I always struggled with math. It was something that just seemed to be a roadblock for me. My parents never understood why I didn’t get math. My Dad is a genius at math and can do complex mathematical equations in his head. My mum is an elementary school teacher and took it personally that I never memorize my multiplication tables. They saw how I was intelligent and gifted in many other things but didn’t understand how I could just not get math. I was constantly being accused that I was just being lazy, that if I tried harder and practiced I would get it.
In high school, I was able to pass my math classes with the help of a lot of tutoring and completing homework assignments. But when it came to the tests, I failed most of them. When I started college I had to take a placement test. Because I have trouble with math, especially without using a calculator, I was placed in the lowest math class. I had to take math classes for three years before I was able to reach college algebra and I swear to this day that the teacher took pity on me and gave me just enough points on my final to pass the class with a C.

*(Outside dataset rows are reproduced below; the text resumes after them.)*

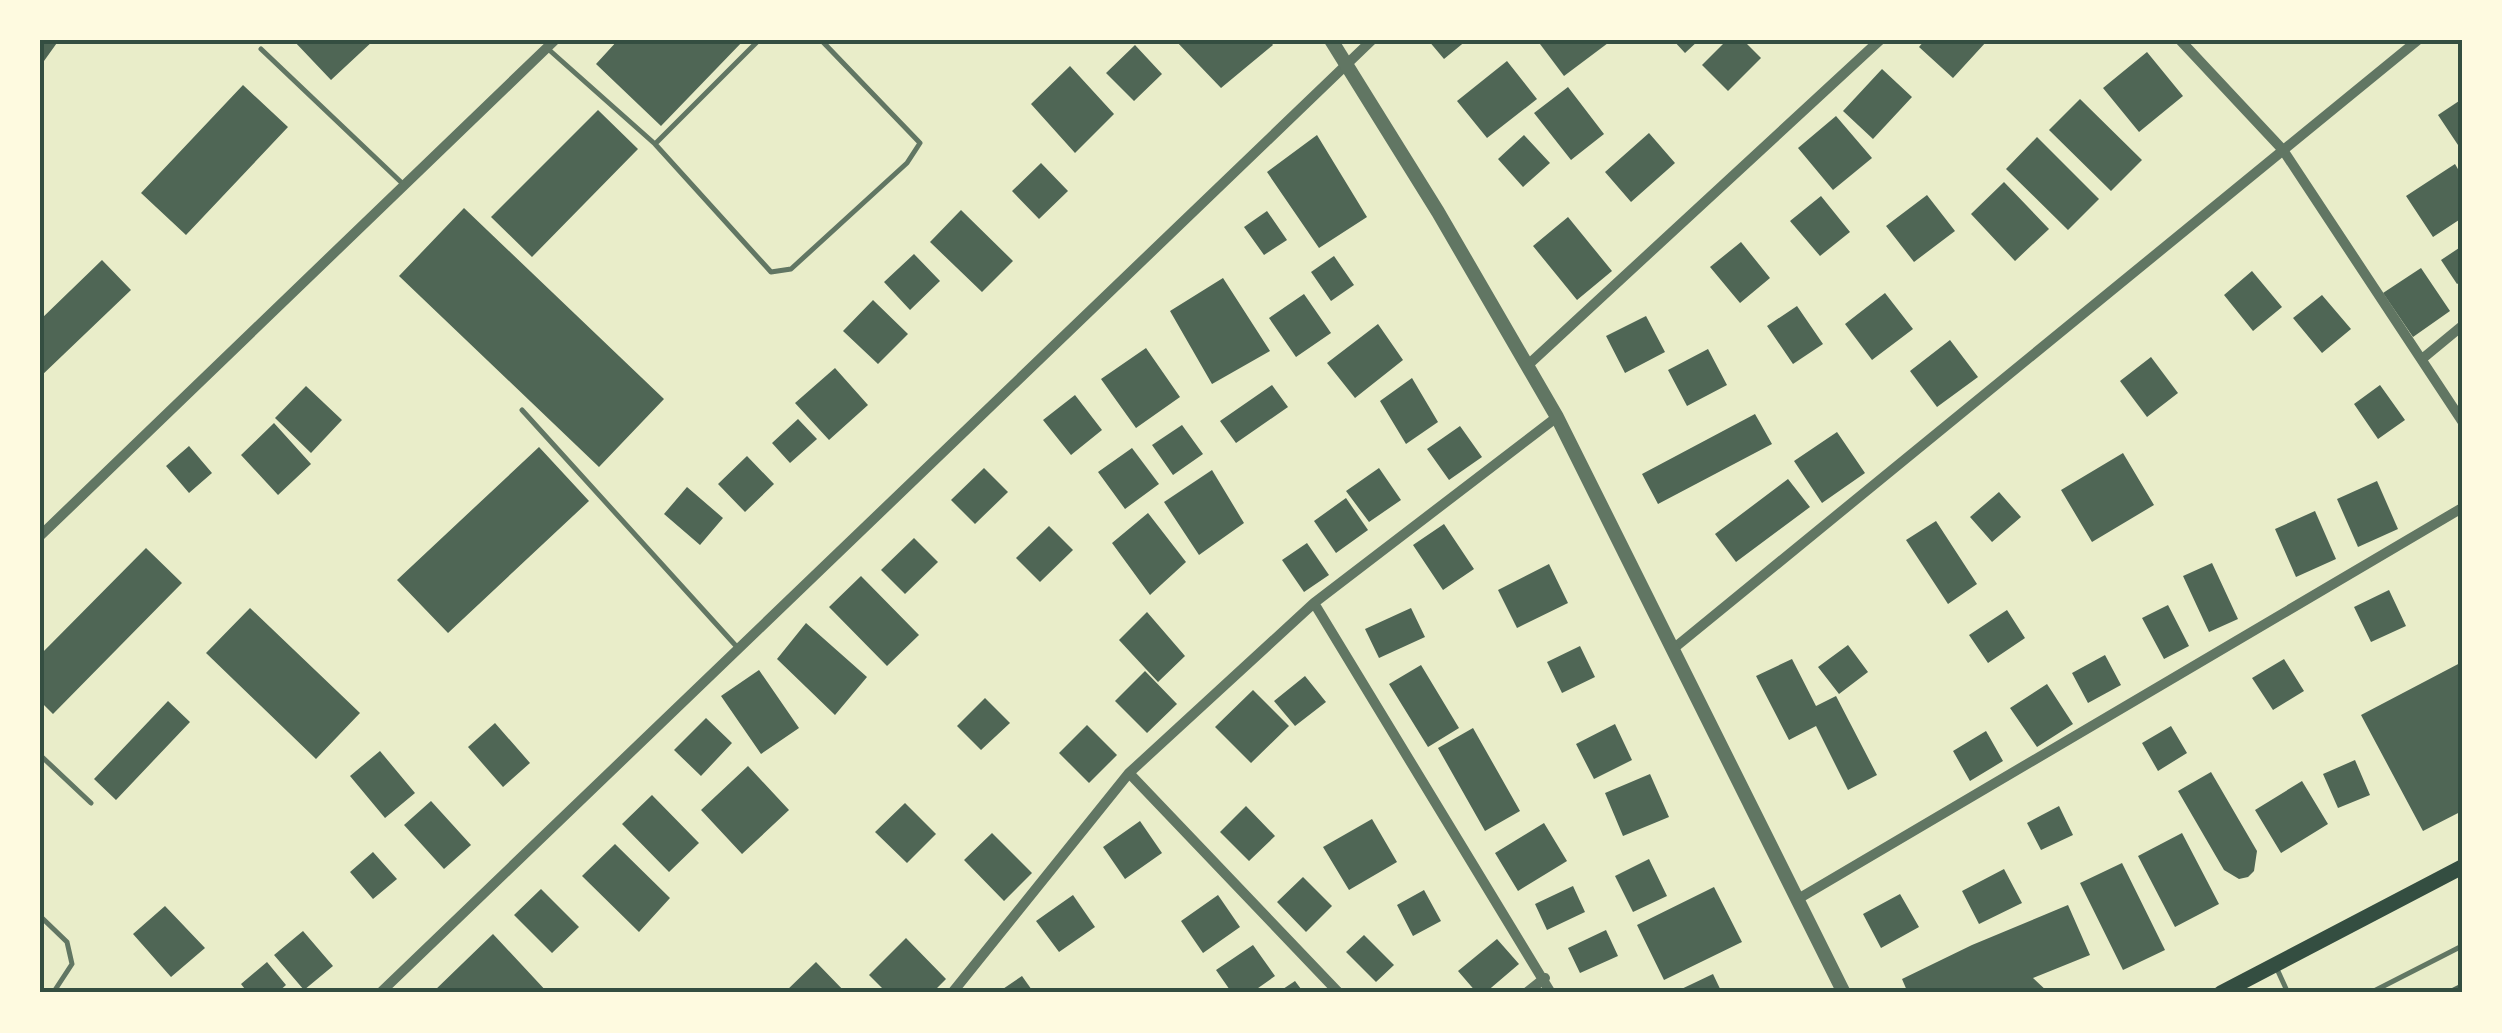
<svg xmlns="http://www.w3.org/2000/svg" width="2502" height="1033" viewBox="0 0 2502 1033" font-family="'Golos Text',sans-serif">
	<rect width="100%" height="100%" fill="#e9edc9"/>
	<path fill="#4f6655" d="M40 40H59L44 61 40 58Z
		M293 40H374L331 80Z
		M618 40H744L661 126 596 64Z
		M1175 40H1269L1273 45 1221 88Z
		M1428 40H1467L1444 59Z
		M1537 40H1612L1564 76Z
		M1673 40H1699L1685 53Z
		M1727 40H1743L1761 58 1728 91 1702 65Z
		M1925 40H1984L1986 42 1953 78 1919 47Z
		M1135 45 1162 74 1134 101 1106 73Z
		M2147 52 2183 96 2139 132 2103 88Z
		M1507 61 1537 99 1487 138 1457 101Z
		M1070 66 1114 114 1075 153 1031 104Z
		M1882 69 1912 97 1873 139 1843 111Z
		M243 85 288 127 186 235 141 193Z
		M1568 87 1604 134 1571 160 1534 113Z
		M2080 99 2142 160 2111 191 2049 130Z
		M2462 99V142L2458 145 2438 115Z
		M598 110 638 149 532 257 491 217Z
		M1836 116 1872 158 1833 190 1798 148Z
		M1649 133 1675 163 1631 202 1605 172Z
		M1317 135 1367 217 1319 248 1267 172Z
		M1524 135 1550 163 1523 187 1498 159Z
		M2037 137 2099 199 2068 230 2006 169Z
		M1041 163 1068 191 1039 219 1012 191Z
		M2455 164 2462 176V218L2433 237 2406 196Z
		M2004 182 2049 229 2015 261 1971 214Z
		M1927 195 1955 231 1914 262 1886 226Z
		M1821 196 1850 232 1820 256 1790 221Z
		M464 208 664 399 599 467 399 276Z
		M961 210 1013 261 982 292 930 242Z
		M1267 211 1287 240 1264 255 1244 227Z
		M1568 217 1612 271 1577 300 1533 246Z
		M1741 242 1770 278 1740 303 1710 267Z
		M2462 246V281L2457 284 2441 260Z
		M914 254 940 281 910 310 884 282Z
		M1334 256 1354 285 1331 301 1311 272Z
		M102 260 131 290 40 377V320Z
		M2421 268 2450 311 2413 337 2383 293Z
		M2252 271 2282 307 2253 331 2224 295Z
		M1223 278 1270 351 1212 384 1170 311Z
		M1885 293 1913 329 1872 360 1845 324Z
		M1304 294 1331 333 1296 357 1269 318Z
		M2322 295 2351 329 2322 353 2293 318Z
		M873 300 908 334 878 364 843 331Z
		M1797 306 1823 344 1793 364 1767 326Z
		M1646 316 1665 352 1625 373 1606 336Z
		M1378 324 1403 360 1355 398 1327 363Z
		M1950 340 1978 377 1937 407 1910 371Z
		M1146 348 1180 397 1136 428 1101 379Z
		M1708 349 1727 385 1687 406 1668 370Z
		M2151 357 2178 393 2147 417 2120 381Z
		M835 368 868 405 829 440 795 403Z
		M1412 378 1438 422 1406 444 1380 401Z
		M1272 385 1288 407 1236 443 1220 421Z
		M2380 385 2405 420 2378 439 2354 404Z
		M306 386 342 420 311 453 275 418Z
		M1075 395 1102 430 1071 455 1043 420Z
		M1755 414 1772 444 1658 504 1642 474Z
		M798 419 817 439 790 463 772 443Z
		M274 423 311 464 278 495 241 455Z
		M1182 425 1203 454 1173 475 1152 445Z
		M1460 426 1482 457 1449 480 1427 449Z
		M1837 432 1865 473 1822 503 1794 461Z
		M189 446 212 473 189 493 166 466Z
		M539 447 589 501 448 633 397 580Z
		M1132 448 1159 484 1125 509 1098 472Z
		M2123 453 2154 505 2092 542 2061 490Z
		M747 456 774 484 745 512 718 484Z
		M984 468 1008 492 975 524 951 500Z
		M1379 468 1401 500 1369 522 1346 491Z
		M1212 470 1244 523 1199 555 1164 502Z
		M1788 479 1810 507 1736 562 1715 534Z
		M2377 481 2398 529 2358 547 2337 499Z
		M687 487 723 518 700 545 664 514Z
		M1999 492 2021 517 1992 542 1970 517Z
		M1346 498 1368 530 1336 553 1314 521Z
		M2315 511 2336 559 2296 577 2275 529Z
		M1148 513 1186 562 1150 595 1112 543Z
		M1936 521 1977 584 1948 604 1906 540Z
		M1444 524 1474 569 1443 590 1413 545Z
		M1049 526 1073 550 1040 582 1016 558Z
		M914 538 938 562 905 594 881 570Z
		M1307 543 1329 575 1304 592 1282 560Z
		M146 548 182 583 53 714 40 701V655Z
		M2212 563 2238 619 2209 632 2183 576Z
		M1549 564 1568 603 1517 628 1498 590Z
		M861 576 919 635 887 666 829 607Z
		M2389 590 2406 626 2371 642 2354 607Z
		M2168 605 2189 646 2164 659 2142 618Z
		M250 608 360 713 316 759 206 653Z
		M1411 608 1425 637 1379 658 1365 629Z
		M2007 610 2025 638 1988 663 1969 635Z
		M1147 612 1185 656 1158 682 1119 640Z
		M806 623 867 677 835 715 777 659Z
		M1848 645 1868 672 1839 694 1818 667Z
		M1580 646 1595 677 1562 693 1547 662Z
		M2105 655 2121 685 2088 703 2072 673Z
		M1792 659 1816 706 1836 696 1877 775 1848 790 1816 726 1789 740 1756 676Z
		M2284 659 2304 691 2273 710 2252 678Z
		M2462 662V811L2423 831 2361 715Z
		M1421 665 1459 728 1428 747 1389 684Z
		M759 670 799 728 761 754 721 696Z
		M1145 671 1177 704 1147 733 1115 701Z
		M1305 676 1326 702 1295 726 1274 701Z
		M2047 684 2073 724 2037 747 2010 708Z
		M1253 690 1289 726 1251 763 1215 727Z
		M985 698 1010 723 981 750 957 726Z
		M168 701 190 722 116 800 94 779Z
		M706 718 732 743 701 776 674 750Z
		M495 723 530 763 503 787 468 747Z
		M1615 724 1632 760 1594 779 1576 744Z
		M1087 725 1117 755 1089 783 1059 753Z
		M2171 726 2187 753 2158 771 2142 743Z
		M1473 728 1520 811 1485 831 1438 748Z
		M1986 731 2003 761 1970 781 1953 751Z
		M380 751 415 793 385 818 350 776Z
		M2355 760 2370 795 2338 808 2323 774Z
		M748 766 789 810 742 854 701 810Z
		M2211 772 2257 851 2254 871 2248 877 2239 879 2224 870 2178 791Z
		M1650 774 1669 817 1623 836 1605 793Z
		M2302 781 2328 824 2281 853 2255 810Z
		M652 795 699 843 669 872 622 824Z
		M431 801 471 845 444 869 404 825Z
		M905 803 936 834 907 863 875 832Z
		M1246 806 1275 836 1249 861 1220 832Z
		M2059 806 2073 835 2041 850 2027 823Z
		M1372 819 1397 862 1349 890 1323 847Z
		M1140 821 1162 853 1125 879 1103 847Z
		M1544 823 1567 861 1518 891 1495 853Z
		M992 833 1032 873 1004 901 964 860Z
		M2182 833 2219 904 2175 927 2138 856Z
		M615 844 670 898 639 932 582 876Z
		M373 852 397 879 373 899 350 872Z
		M1649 859 1667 896 1633 912 1615 876Z
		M2122 863 2165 950 2123 970 2080 883Z
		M2004 869 2022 903 1979 924 1962 891Z
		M1303 877 1332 906 1306 932 1277 902Z
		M1573 886 1585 912 1547 930 1535 904Z
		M1714 887 1742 942 1664 980 1637 925Z
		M541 889 579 927 552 953 514 915Z
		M1424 890 1441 921 1413 936 1397 905Z
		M1900 894 1919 927 1881 948 1863 914Z
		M1073 895 1095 927 1059 952 1036 921Z
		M1218 895 1240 927 1203 953 1181 921Z
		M2068 905 2090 955 2033 978 2049 993H2012L2013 988 2003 993H1908L1902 979 1972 945Z
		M165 906 205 948 171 977 133 934Z
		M1606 930 1618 956 1580 973 1568 948Z
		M303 931 333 966 304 990 274 955Z
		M493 934 548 993H432Z
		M1364 935 1394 965 1376 982 1346 952Z
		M906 938 946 979 932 993H887L869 975Z
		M1497 939 1519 964 1485 993H1477L1458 971Z
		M1253 945 1275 976 1251 993H1232L1216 970Z
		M267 962 286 985 277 993H248L241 984Z
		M816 962 846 993H784Z
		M1713 974 1722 993H1673Z
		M1022 976 1034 993H997Z
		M1295 981 1304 993H1277Z
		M2462 983V993H2442Z"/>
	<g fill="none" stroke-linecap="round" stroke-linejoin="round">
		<path stroke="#617663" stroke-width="5" d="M547 48 655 144 771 272 791 269 907 163 920 143 821 40
			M261 49 403 184
			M655 144 759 40
			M522 410 737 647
			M40 755 91 803
			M40 916 67 942 72 964 53 993
			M2277 969 2288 993
			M2370 993 2462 946"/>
		<path stroke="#617663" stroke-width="10" d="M2180 40 2283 150 2462 421
			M2422 359 2462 326
			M1528 365 1880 40
			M40 536 555 40
			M1314 603 1551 993
			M1673 649 2418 40
			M1129 773 1339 993
			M1798 899 2462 508
			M380 993 1372 40
			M952 993 1129 773 1314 603 1557 417
			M1526 993 1545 978"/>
		<path stroke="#617663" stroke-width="14" d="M1331 40 1438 212 1557 417 1844 993"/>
		<path stroke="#344e41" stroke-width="15" d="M2221 993 2462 867"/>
	</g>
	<rect width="2502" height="1033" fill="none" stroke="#fefae0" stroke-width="85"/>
	<rect x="42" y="42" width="2418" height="948" fill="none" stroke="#344e41" stroke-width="4"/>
</svg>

When I graduated from college with my BA in English, I wasn’t sure what I wanted to do with my life. I eventually decided that I was going to try and get into teaching. I wanted to teach English in a high school setting. To do this, I had to take the California standard test which they call the “CBEST.” The CBEST test determines your ability in math, English, and writing. I got a very high score on my English and writing, however, I missed passing my math portion by a couple of points. The math portion had to be done without a calculator and I always seemed to make simple mistakes on the exam. The numbers seemed to always switch on me and it would take me forever to do a problem due to counting on my hands or trying to do multiplication or fractions. I felt so insecure, like everyone was judging me.
I tried taking the CBEST two more times in the course of about 10 years. As I watched my peers move into their careers and life, I continued to fail. I wasn’t even able to apply for grad school and a teaching credential program without passing the CBEST, even though I was going for a single-subject English credential. During that time, I worked in a high school as a paraeducator, never quite making enough money to move out of my parents’ house. I felt “stupid” and stuck in my education and career.
It wasn’t until I was getting diagnosed with autism as an adult that I found out about dyscalculia. Dyscalculia is a specific learning disability in math. It’s associated with significant difficulty understanding numbers and working with mathematical concepts. It’s kind of like math dyslexia. Dyscalculia often co-occurs with autism, ADHD, dyslexia, and dyspraxia. Some of the symptoms include difficulty with:
- memorizing math facts
- planning and being on time
- counting backward
- reversing or transposing numbers
- spelling issues
- directions or knowing left from right
- remembering names and dates
- calculating tips at restaurants
- fractions and place values
When I saw this list, I had never felt more seen. I had trouble with all these things and always felt like I was “stupid” because of it. I never thought it was because of a learning disability.
My story isn’t the only one like this. Dyscalculia can often be a big barrier and hold people back when pursuing higher education. It can affect being able to pursue career paths that aren’t focused on math just because of certain testing requirements. It is not realistic to not have a calculator when doing math. Even in retail jobs, when using “simple math” such as making change, you often have a computer to tell you what change to give back. If the computer does not tell you, often calculators are available to help.
Yes, math is important in our society. However, having a learning disability in math shouldn’t hold you back when pursuing a career, especially if math is not the focus or will not be used in the position. There should also be accommodations for these tests, such as the ability to use a calculator, and being provided certain math formulas and extra time.
This past year, due to the teacher shortage, I was able to get my CBEST waived due to the college classes I had taken. I am finally able to start furthering my education and get into the career I’ve been wanting for many years. While I’m extremely thankful that a math test will no longer determine my future, I’m also upset because of all the years I lost trying to pass a math test that wasn’t designed for people like me.
Do you have dyscalculia? How has it affected your access to higher education or a career?